Мы молча смотрели на разбросанный пазл. Мама не хотела бы, чтоб я знала, что отец Константайн был белым и что он просил у нее прощения за то, что так устроен мир. Я не должна была знать подобных вещей. Я чувствовала себя так, словно получила от Константайн драгоценный подарок.
Я загасила сигарету в парадной серебряной пепельнице. Свет ярко вспыхнул вновь. Константайн улыбнулась мне, а я улыбнулась в ответ.
– Почему ты никогда прежде не рассказывала мне об этом? – спросила я, глядя ей прямо в глаза.
– Я не могу рассказывать тебе обо всем, Скитер.
– Но почему?
Она знала все обо мне, о моей семье. Разве у меня когда-нибудь были от нее секреты?
Она пристально смотрела на меня, и в ее глазах я разглядела глубокую, безнадежную печаль. Немного помолчав, Константайн сказала:
– Некоторые вещи следует держать при себе.
Когда настал мой черед отправляться в колледж, мама выплакала все глаза, пока мы с папой отъезжали от дома. Но сама я чувствовала себя свободной. Я вырвалась с фермы, убегала подальше от постоянной критики. Хотелось спросить маму: «Разве ты не рада? Разве тебе не легче оттого, что я не буду больше досаждать тебе?» Но мать выглядела совершенно убитой.
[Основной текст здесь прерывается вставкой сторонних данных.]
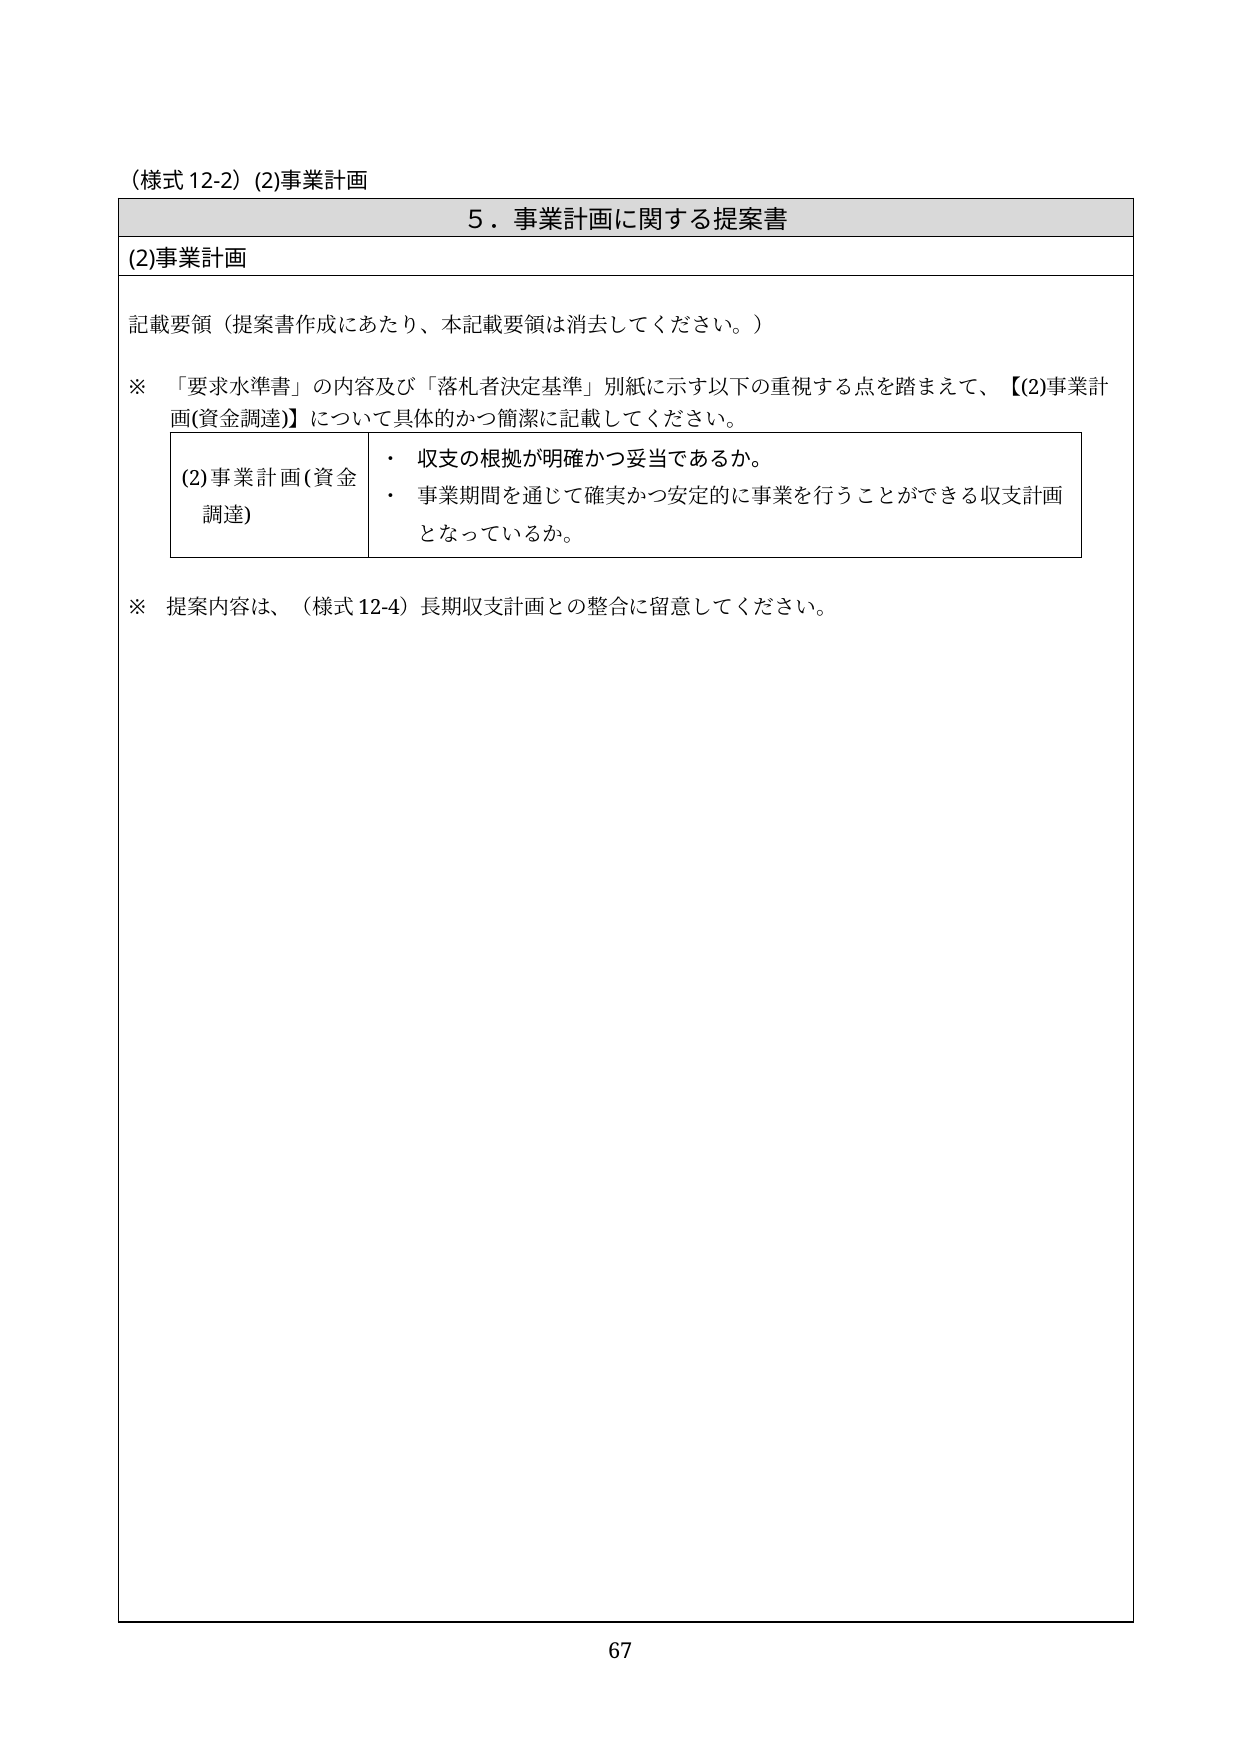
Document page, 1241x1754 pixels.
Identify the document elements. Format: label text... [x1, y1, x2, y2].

table_header ５．事業計画に関する提案書 [119, 199, 1133, 236]
list （様式12-2）(2)事業計画 [118, 160, 1122, 198]
table_cell (2)事業計画 [119, 237, 1133, 275]
table_cell 記載要領（提案書作成にあたり、本記載要領は消去してください。） ※ 「要求水準書」の内容及び「落札者決定基準」別紙に示す以下の重視する点を踏まえて、【(2)事業計画(資金調達)】について具体的かつ簡潔に記載してください。 ※ 提案内容は、（様式12-4）長期収支計画との整合に留意してください。 [119, 276, 1133, 1621]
В общежитии я была самой счастливой первокурсницей. Я писала Константайн каждую неделю – рассказывала о своей комнате, о занятиях, о студенческих клубах. Письма приходилось отправлять на наш адрес, потому что в Пекло почту не доставляли; оставалось надеяться, что мама не станет вскрывать чужие письма. Константайн отвечала дважды в месяц, на листах оберточной бумаги, сложенных конвертиком. Строки, написанные большими округлыми буквами, к концу страницы совсем сползали вниз. Она описывала мельчайшие подробности жизни в Лонглифе: «Спина у меня сильно болит, но ноги еще хуже» или «Миксер сорвался с подставки, пролетел по всей кухне, кошка как заорет – и вылетела вон. С тех пор я ее не видала». Она рассказывала, что папа простудился и кашляет, что в церковь к ним приходила Роза Паркс. Частенько интересовалась, счастлива ли я, и требовала подробностей. Наши письма напоминали неторопливый разговор, многолетний обмен вопросами и ответами, в Рождество или во время летних каникул продолжавшийся лицом к лицу.
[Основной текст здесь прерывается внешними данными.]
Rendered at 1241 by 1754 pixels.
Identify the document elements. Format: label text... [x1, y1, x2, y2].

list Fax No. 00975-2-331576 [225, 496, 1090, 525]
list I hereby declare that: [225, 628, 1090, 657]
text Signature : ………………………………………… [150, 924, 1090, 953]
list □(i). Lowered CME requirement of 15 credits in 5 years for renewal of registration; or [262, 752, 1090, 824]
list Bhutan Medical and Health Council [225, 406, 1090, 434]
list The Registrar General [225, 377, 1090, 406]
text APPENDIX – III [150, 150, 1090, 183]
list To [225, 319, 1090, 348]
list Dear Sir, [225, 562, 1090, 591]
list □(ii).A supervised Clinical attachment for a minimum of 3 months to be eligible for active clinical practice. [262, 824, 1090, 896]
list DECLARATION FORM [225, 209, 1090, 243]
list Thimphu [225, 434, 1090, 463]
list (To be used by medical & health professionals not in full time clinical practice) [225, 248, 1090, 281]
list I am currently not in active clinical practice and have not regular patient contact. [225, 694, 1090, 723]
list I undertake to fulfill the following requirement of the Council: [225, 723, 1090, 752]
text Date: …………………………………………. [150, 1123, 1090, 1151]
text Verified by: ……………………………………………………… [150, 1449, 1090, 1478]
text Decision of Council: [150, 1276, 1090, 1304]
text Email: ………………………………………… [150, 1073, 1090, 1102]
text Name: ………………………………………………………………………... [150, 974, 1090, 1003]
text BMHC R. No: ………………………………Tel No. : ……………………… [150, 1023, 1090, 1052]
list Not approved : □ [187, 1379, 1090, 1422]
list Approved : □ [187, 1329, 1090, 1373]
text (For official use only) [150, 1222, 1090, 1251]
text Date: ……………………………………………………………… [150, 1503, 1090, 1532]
Мама в письмах ограничивалась рекомендациями типа «Не забывай молиться» или «Не носи туфли на каблуках, это делает тебя еще выше». К инструкциям был прикреплен чек на тридцать пять долларов.
В апреле моего выпускного года пришло письмо от Константайн, где говорилось: «У меня для тебя сюрприз, Скитер. Я так волнуюсь, едва могу на месте усидеть. И не спрашивай ни о чем. Сама увидишь, когда домой вернешься».
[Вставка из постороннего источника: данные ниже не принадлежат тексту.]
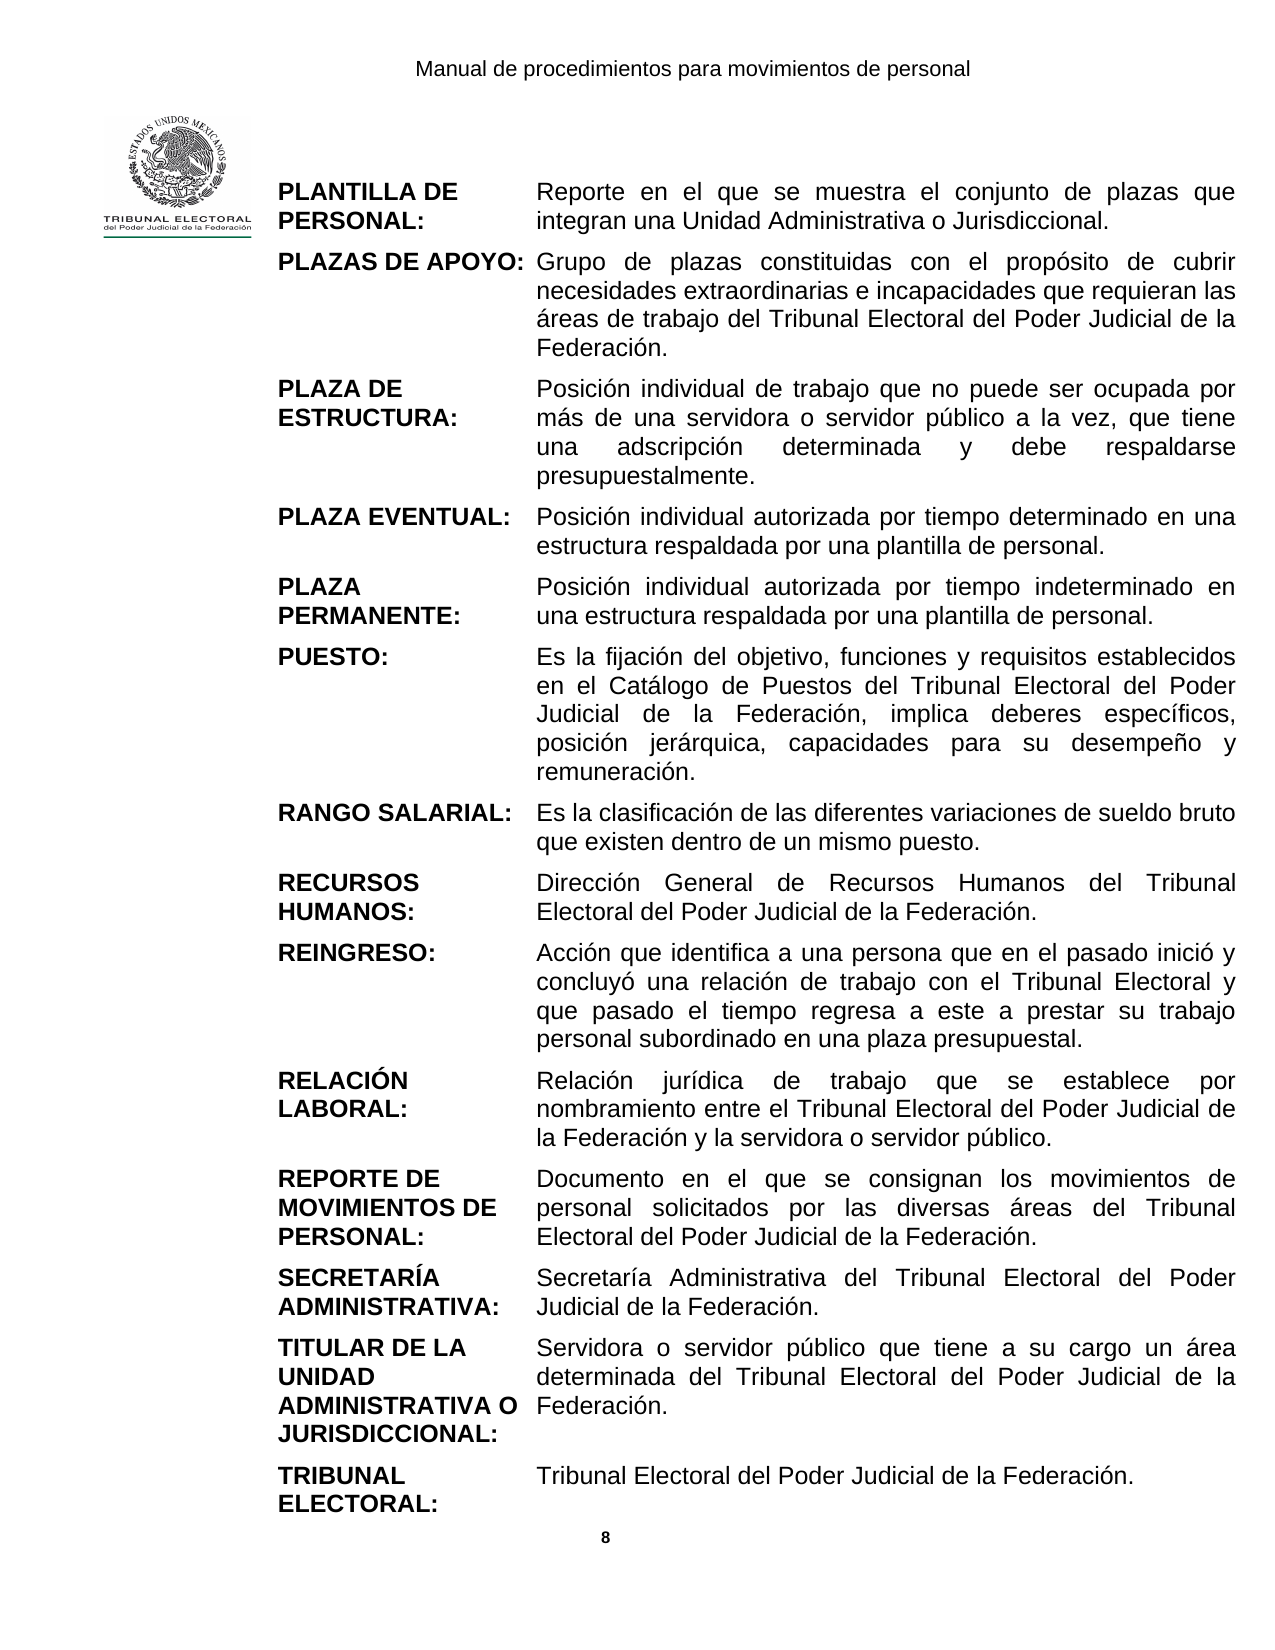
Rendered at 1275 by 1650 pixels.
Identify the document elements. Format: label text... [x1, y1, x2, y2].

До последних экзаменов и выпускного оставался всего месяц. И это было последнее письмо от Константайн.
Я пропустила выпускную церемонию в «Оле Мисс». Все мои близкие подружки бросили учебу и вышли замуж, и я не видела смысла заставлять родителей тащиться целых три часа в один конец, только чтобы посмотреть, как я иду по сцене, – мама все равно предпочла бы увидеть, как я иду по проходу к алтарю. От «Харпер и Роу» ответа все не было, поэтому, вместо того чтобы купить билет на самолет до Нью-Йорка, я отправилась домой в «бьюике» второкурсницы Кей Тернер, зажатая между моей пишущей машинкой и свадебным платьем Кей. В следующем месяце Кей Тернер выходила замуж за Перси Стэнфора. И битых три часа я выслушивала ее беспокойства по поводу свадебного торта.